The absurdity runs deep: America is using American military equipment to bomb other pieces of American military equipment halfway around the world. The reason the American military equipment got there in the first place was because, in 2003, the US had to use its military to rebuild the Iraqi army, which it just finished destroying with the American military. The American weapons the US gave the Iraqi army totally failed at making Iraq secure and have become tools of terror used by an offshoot of al-Qaeda to terrorize the Iraqis that the US supposedly liberated a decade ago. And so now the US has to use American weaponry to destroy the American weaponry it gave Iraqis to make Iraqis safer, in order to make Iraqis safer.

It keeps going: the US is intervening on behalf of Iraqi Kurds, our ally, because their military has old Russian-made weapons, whereas ISIS, which is America's enemy, has higher-quality American weapons. "[Kurdish forces] are literally outgunned by an ISIS that is fighting with hundreds of millions of dollars of U.S. military equipment seized from the Iraqi Army who abandoned it," Ali Khedery, a former American official in Iraq, told the New York Times.

More: One reason that ISIS has been so successful at conquering northern Iraq is that it has a huge base of operations in Syria, where it had exploited the civil war to overtake huge swathes of Syrian territory. One reason that ISIS was so successful in Syria is that the US refused to arm moderate Syrian rebels, for fear that the weapons would fall into ISIS's hands. So that made it easier for ISIS to overpower the under-funded moderate rebels, and now ISIS has seized, in Iraq, much better versions of the weapons that we were so worried they might acquire in Syria.
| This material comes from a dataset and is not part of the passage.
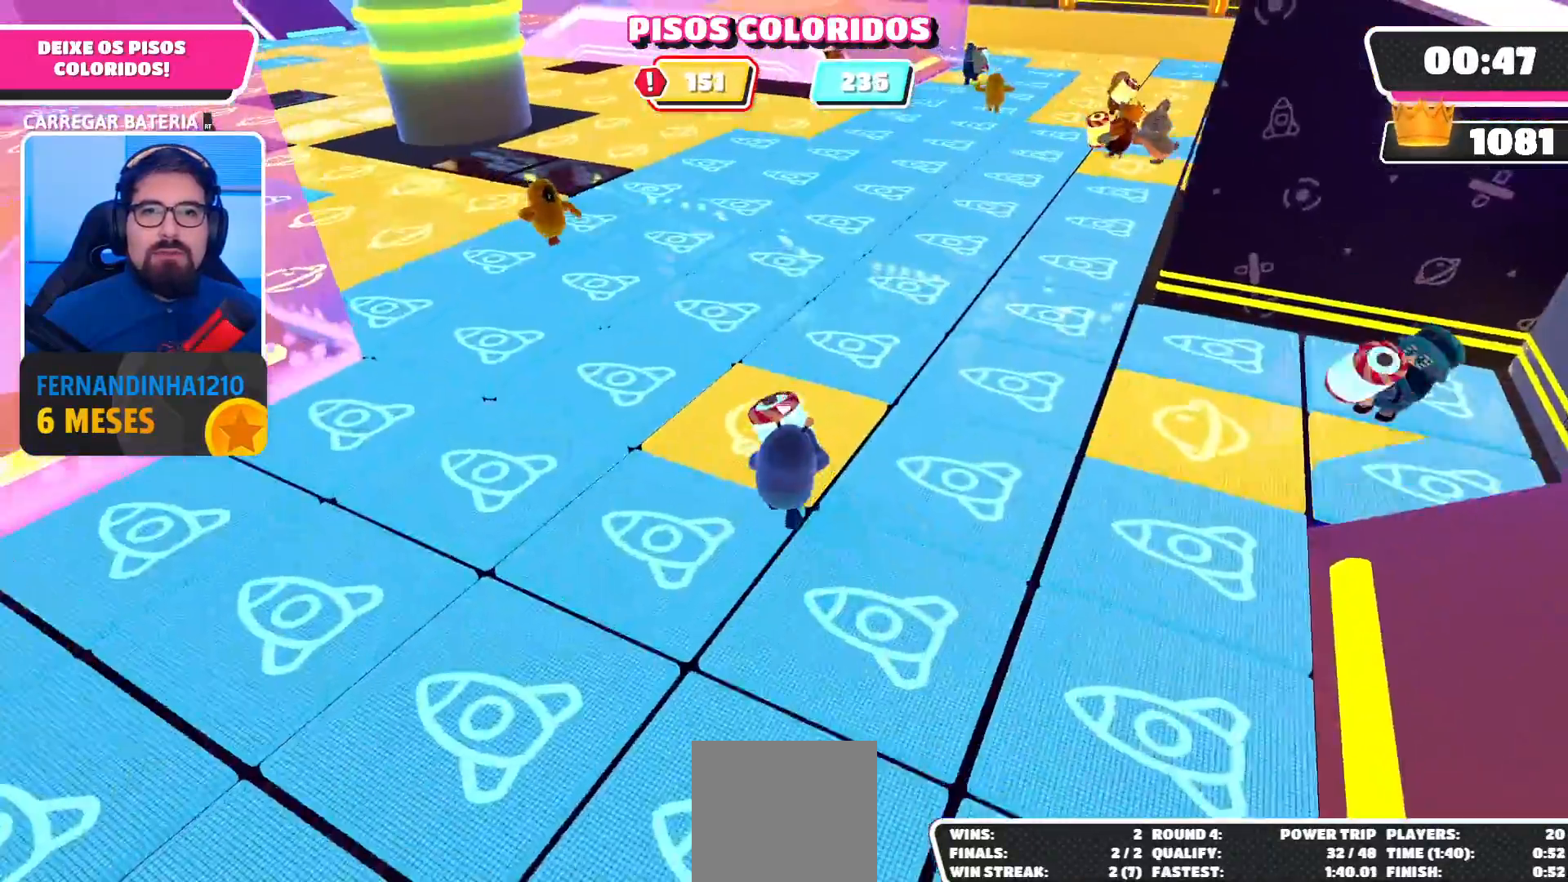
{"dt_ms": 500, "buttons": ["R2"], "left_stick": "up-left", "right_stick": "center", "events": [[100, "right_stick", "up-left"], [367, "right_stick", "center"]]}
So now we're bombing the guns that we didn't mean to give ISIS because we didn't give guns to their enemies because then ISIS might get guns.

This demonstrates also the complexity of foreign policy alternatives- especially, but not exclusively, in the Middle East. The U.S. intervened in Iraq on the side of Shiite Muslims, overthrowing Sunni tyrant Sadaam Hussein and fighting the Sunni forces of al-Qaeda. Partly as a result, the offshoot of al-Qaeda, ISIS, has grown in strength and threatens western interests in the Middle East.  Arming anti-Assad rebels may have prevented this- but it also may have triggered the law of unexpected consequences.  It appears that "don't do anything stupid" may be both wiser- and more difficult- than it is politically correct to acknowledge.